I never thought much about the changes that come with aging and even now, on the low end of my sixties, that hasn’t changed. But it doesn’t mean I’m blind to a few subtle changes when I look at my own reflection in the mirror – nor that I don’t wish I actually were 40 again.

 

But one thing is certain: if you’re constantly fighting the changes that come as you get older, acceptance of this stage of the lifecycle will elude you. And so will some of its benefits – hard to believe, but it does have benefits. Acceptance heralds peace of mind that allows you to appreciate not just what life offers at every age, but who you are, and what you have to offer others by virtue of the experience you’ve accumulated over the course of those years.

Of course we “rage against the dying of the light” – who wouldn’t want a few more minutes, more days, more years? Minutes, days, and years, that is, spent with beautiful faces and bodies to match. Minutes, days, and years that would still allow us to do what they did before – and still feel good afterward. It would be nice to have “the face that launched a thousand ships,” even after all this time, but to invoke an old cliché, time marches on.

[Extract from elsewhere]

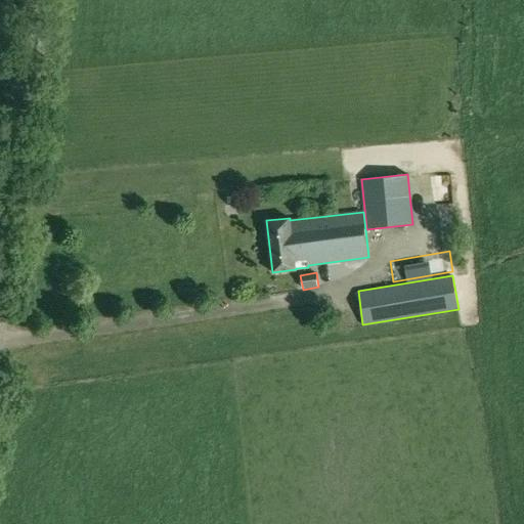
All buildings are outlined.
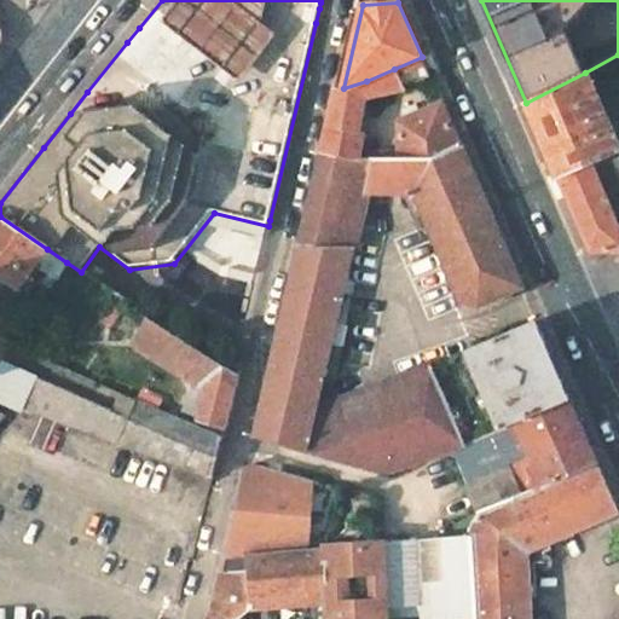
[(422,57),(394,69),(403,90),(429,76),(422,57)]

Yeah, well, it takes prisoners, too, dragging new wrinkles, increased fatigue, and more aches and pains along with it with each new year that stampedes past us.

Acceptance is key – the fact that you are aging, and accommodating the changes in your body, finding a way to accept and work with “that which [we] can not change,” your life and the lives of those around you will be all the richer for it.

And when you ask that question the wicked Queen asked, in her search for reassurance –

Mirror, mirror on the wall

Who’s the fairest of them all?

You may find, in the end, that the fairest of all might just be – you.